[Structured pose outputs]
● ● ● ●
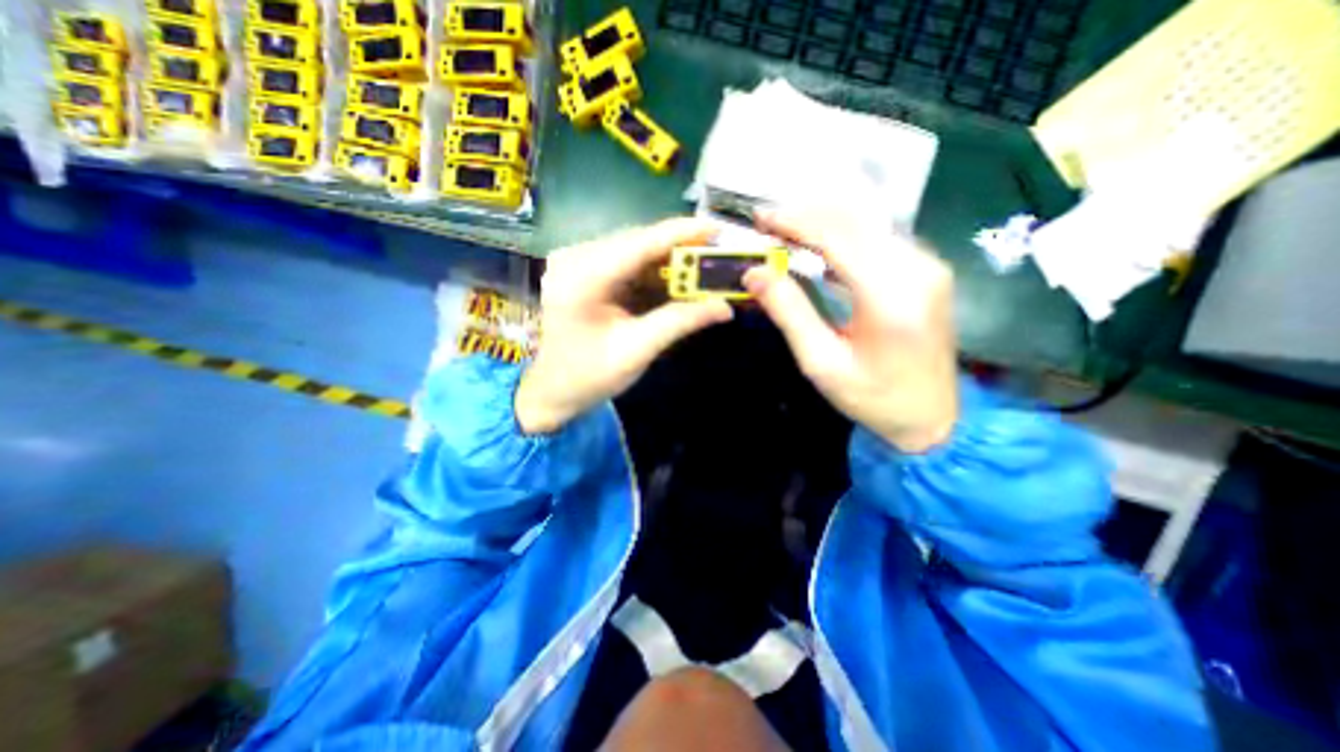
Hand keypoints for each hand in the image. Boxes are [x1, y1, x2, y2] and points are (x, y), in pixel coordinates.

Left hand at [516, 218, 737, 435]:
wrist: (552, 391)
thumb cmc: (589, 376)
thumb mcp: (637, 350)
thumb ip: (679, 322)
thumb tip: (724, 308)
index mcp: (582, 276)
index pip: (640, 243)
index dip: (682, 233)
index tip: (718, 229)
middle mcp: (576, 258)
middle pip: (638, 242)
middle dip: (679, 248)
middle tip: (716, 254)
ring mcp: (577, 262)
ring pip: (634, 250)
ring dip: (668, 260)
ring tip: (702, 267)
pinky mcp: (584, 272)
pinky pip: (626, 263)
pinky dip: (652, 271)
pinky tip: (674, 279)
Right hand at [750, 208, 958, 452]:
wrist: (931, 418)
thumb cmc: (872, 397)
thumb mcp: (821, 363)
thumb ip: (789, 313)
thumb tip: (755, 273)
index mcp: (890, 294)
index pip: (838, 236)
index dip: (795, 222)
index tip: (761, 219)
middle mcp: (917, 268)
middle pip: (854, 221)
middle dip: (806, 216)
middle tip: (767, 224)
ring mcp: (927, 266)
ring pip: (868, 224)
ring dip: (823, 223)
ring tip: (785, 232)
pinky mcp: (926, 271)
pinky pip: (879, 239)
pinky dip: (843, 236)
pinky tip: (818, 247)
● ● ● ●
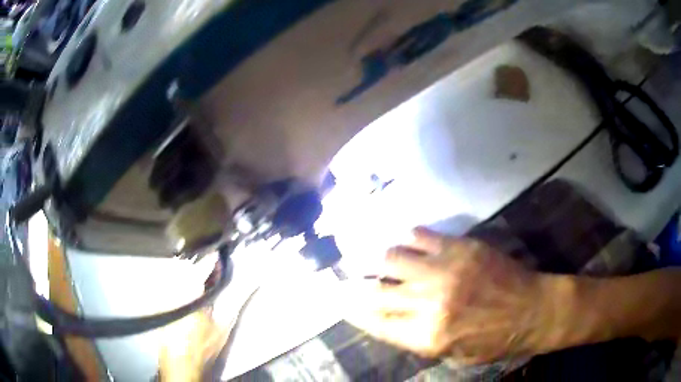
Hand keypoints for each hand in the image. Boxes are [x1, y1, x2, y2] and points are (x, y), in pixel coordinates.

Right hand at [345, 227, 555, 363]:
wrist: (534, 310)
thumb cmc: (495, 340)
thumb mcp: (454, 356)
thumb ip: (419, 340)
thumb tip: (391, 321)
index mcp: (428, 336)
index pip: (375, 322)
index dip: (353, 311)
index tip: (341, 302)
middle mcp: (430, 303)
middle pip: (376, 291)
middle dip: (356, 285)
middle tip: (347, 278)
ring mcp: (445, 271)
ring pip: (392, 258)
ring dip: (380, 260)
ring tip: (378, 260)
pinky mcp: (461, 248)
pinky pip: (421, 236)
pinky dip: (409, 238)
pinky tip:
● ● ● ●
Using the records above, set down exactly the lines from the one with "thumb mcp: (637, 350)" through the one with "pinky tip: (818, 247)", inclusive, and nothing more.

» Task response:
thumb mcp: (637, 350)
thumb ip: (679, 322)
thumb tip: (724, 308)
index mcp: (582, 276)
index pip: (640, 243)
index dip: (682, 233)
index tip: (718, 229)
middle mcp: (576, 258)
middle pip: (638, 242)
middle dip: (679, 248)
middle tip: (716, 254)
ring mcp: (577, 262)
ring pip: (634, 250)
ring dip: (668, 260)
ring tip: (702, 267)
pinky mcp: (584, 272)
pinky pip: (626, 263)
pinky dip: (652, 271)
pinky tip: (674, 279)
Right hand at [750, 208, 958, 452]:
wrist: (931, 418)
thumb cmc: (872, 397)
thumb mcp: (821, 363)
thumb ip: (789, 313)
thumb tip: (755, 273)
index mcp: (890, 294)
index pip: (838, 236)
index dip: (795, 222)
index tip: (761, 219)
middle mcp: (917, 268)
middle pip: (854, 221)
middle dip: (806, 216)
middle tip: (767, 224)
ring mcp: (927, 266)
ring pip: (868, 224)
ring dip: (823, 223)
ring tip: (785, 232)
pinky mcp: (926, 271)
pinky pip: (879, 239)
pinky dip: (843, 236)
pinky tip: (818, 247)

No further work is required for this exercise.